**PROBLEM REQUIREMENTS**
Could you write out every entry exactly as it stands?
____
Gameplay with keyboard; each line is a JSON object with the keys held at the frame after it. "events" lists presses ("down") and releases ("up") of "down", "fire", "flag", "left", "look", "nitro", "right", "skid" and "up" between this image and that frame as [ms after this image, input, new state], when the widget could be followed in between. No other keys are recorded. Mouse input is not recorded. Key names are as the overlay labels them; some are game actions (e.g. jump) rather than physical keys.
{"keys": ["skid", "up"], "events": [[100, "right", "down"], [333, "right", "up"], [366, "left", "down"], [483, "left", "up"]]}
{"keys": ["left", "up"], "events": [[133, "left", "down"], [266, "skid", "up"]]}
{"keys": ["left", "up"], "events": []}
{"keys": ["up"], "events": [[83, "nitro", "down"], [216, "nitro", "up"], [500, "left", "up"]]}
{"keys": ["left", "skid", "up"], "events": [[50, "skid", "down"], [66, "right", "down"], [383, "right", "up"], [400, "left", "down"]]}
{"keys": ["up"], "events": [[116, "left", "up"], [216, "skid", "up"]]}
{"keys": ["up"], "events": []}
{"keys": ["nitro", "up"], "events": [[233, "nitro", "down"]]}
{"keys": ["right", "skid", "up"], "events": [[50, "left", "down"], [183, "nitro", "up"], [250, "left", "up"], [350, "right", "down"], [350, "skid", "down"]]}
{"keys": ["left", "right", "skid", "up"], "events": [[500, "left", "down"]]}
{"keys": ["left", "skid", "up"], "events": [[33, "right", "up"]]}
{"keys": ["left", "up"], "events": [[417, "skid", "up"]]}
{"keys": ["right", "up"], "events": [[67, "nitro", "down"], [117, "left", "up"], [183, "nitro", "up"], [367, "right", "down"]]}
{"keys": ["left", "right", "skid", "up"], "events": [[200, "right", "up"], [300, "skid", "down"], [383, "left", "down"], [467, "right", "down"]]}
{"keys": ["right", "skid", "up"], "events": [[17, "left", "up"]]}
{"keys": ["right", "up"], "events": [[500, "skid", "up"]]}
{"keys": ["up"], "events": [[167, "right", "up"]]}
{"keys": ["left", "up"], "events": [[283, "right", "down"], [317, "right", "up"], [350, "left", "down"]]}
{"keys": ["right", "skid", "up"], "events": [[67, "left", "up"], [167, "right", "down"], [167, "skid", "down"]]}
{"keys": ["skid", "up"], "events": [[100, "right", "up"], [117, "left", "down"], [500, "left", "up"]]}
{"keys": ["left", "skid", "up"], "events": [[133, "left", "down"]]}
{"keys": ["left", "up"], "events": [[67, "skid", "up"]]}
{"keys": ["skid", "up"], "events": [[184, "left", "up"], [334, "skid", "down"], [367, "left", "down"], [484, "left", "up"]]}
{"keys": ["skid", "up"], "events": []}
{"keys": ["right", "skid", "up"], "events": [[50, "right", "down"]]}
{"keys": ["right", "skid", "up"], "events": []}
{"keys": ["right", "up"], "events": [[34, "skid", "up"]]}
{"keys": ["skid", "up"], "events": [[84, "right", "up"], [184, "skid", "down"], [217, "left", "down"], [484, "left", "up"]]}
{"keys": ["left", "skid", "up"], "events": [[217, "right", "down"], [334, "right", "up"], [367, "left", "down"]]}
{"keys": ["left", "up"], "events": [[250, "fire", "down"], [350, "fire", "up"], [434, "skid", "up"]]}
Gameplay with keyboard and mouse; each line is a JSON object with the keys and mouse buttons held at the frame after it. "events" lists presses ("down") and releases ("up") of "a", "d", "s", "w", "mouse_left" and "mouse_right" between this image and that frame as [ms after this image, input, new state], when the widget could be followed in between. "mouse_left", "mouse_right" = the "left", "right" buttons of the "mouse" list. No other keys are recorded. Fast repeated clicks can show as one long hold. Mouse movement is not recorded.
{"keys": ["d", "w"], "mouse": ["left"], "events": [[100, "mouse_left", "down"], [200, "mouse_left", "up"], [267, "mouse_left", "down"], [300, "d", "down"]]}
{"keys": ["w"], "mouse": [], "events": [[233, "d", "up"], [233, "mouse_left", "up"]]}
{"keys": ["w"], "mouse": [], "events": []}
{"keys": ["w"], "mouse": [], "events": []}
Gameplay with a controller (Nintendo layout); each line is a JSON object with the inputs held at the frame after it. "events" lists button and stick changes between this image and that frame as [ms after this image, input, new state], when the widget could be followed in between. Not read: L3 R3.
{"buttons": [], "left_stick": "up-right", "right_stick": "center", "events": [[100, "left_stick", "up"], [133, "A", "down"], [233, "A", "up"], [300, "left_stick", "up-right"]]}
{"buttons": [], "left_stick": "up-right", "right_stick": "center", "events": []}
____
**OUTPUT OF THE TASK**
Gameplay with keyboard; each line is a JSON object with the keys held at the frame after it. "events" lists presses ("down") and releases ("up") of "down", "fire", "flag", "left", "look", "nitro", "right", "skid" and "up" between this image and that frame as [ms after this image, input, new state], when the widget could be followed in between. No other keys are recorded. Mouse input is not recorded. Key names are as the overlay labels them; some are game actions (e.g. jump) rather than physical keys.
{"keys": ["skid", "up"], "events": [[100, "right", "down"], [333, "right", "up"], [366, "left", "down"], [483, "left", "up"]]}
{"keys": ["left", "up"], "events": [[133, "left", "down"], [266, "skid", "up"]]}
{"keys": ["left", "up"], "events": []}
{"keys": ["up"], "events": [[83, "nitro", "down"], [216, "nitro", "up"], [500, "left", "up"]]}
{"keys": ["left", "skid", "up"], "events": [[50, "skid", "down"], [66, "right", "down"], [383, "right", "up"], [400, "left", "down"]]}
{"keys": ["up"], "events": [[116, "left", "up"], [216, "skid", "up"]]}
{"keys": ["up"], "events": []}
{"keys": ["nitro", "up"], "events": [[233, "nitro", "down"]]}
{"keys": ["right", "skid", "up"], "events": [[50, "left", "down"], [183, "nitro", "up"], [250, "left", "up"], [350, "right", "down"], [350, "skid", "down"]]}
{"keys": ["left", "right", "skid", "up"], "events": [[500, "left", "down"]]}
{"keys": ["left", "skid", "up"], "events": [[33, "right", "up"]]}
{"keys": ["left", "up"], "events": [[417, "skid", "up"]]}
{"keys": ["right", "up"], "events": [[67, "nitro", "down"], [117, "left", "up"], [183, "nitro", "up"], [367, "right", "down"]]}
{"keys": ["left", "right", "skid", "up"], "events": [[200, "right", "up"], [300, "skid", "down"], [383, "left", "down"], [467, "right", "down"]]}
{"keys": ["right", "skid", "up"], "events": [[17, "left", "up"]]}
{"keys": ["right", "up"], "events": [[500, "skid", "up"]]}
{"keys": ["up"], "events": [[167, "right", "up"]]}
{"keys": ["left", "up"], "events": [[283, "right", "down"], [317, "right", "up"], [350, "left", "down"]]}
{"keys": ["right", "skid", "up"], "events": [[67, "left", "up"], [167, "right", "down"], [167, "skid", "down"]]}
{"keys": ["skid", "up"], "events": [[100, "right", "up"], [117, "left", "down"], [500, "left", "up"]]}
{"keys": ["left", "skid", "up"], "events": [[133, "left", "down"]]}
{"keys": ["left", "up"], "events": [[67, "skid", "up"]]}
{"keys": ["skid", "up"], "events": [[184, "left", "up"], [334, "skid", "down"], [367, "left", "down"], [484, "left", "up"]]}
{"keys": ["skid", "up"], "events": []}
{"keys": ["right", "skid", "up"], "events": [[50, "right", "down"]]}
{"keys": ["right", "skid", "up"], "events": []}
{"keys": ["right", "up"], "events": [[34, "skid", "up"]]}
{"keys": ["skid", "up"], "events": [[84, "right", "up"], [184, "skid", "down"], [217, "left", "down"], [484, "left", "up"]]}
{"keys": ["left", "skid", "up"], "events": [[217, "right", "down"], [334, "right", "up"], [367, "left", "down"]]}
{"keys": ["left", "up"], "events": [[250, "fire", "down"], [350, "fire", "up"], [434, "skid", "up"]]}
Gameplay with keyboard and mouse; each line is a JSON object with the keys and mouse buttons held at the frame after it. "events" lists presses ("down") and releases ("up") of "a", "d", "s", "w", "mouse_left" and "mouse_right" between this image and that frame as [ms after this image, input, new state], when the widget could be followed in between. "mouse_left", "mouse_right" = the "left", "right" buttons of the "mouse" list. No other keys are recorded. Fast repeated clicks can show as one long hold. Mouse movement is not recorded.
{"keys": ["d", "w"], "mouse": ["left"], "events": [[100, "mouse_left", "down"], [200, "mouse_left", "up"], [267, "mouse_left", "down"], [300, "d", "down"]]}
{"keys": ["w"], "mouse": [], "events": [[233, "d", "up"], [233, "mouse_left", "up"]]}
{"keys": ["w"], "mouse": [], "events": []}
{"keys": ["w"], "mouse": [], "events": []}
Gameplay with a controller (Nintendo layout); each line is a JSON object with the inputs held at the frame after it. "events" lists button and stick changes between this image and that frame as [ms after this image, input, new state], when the widget could be followed in between. Not read: L3 R3.
{"buttons": [], "left_stick": "up-right", "right_stick": "center", "events": [[100, "left_stick", "up"], [133, "A", "down"], [233, "A", "up"], [300, "left_stick", "up-right"]]}
{"buttons": [], "left_stick": "up-right", "right_stick": "center", "events": []}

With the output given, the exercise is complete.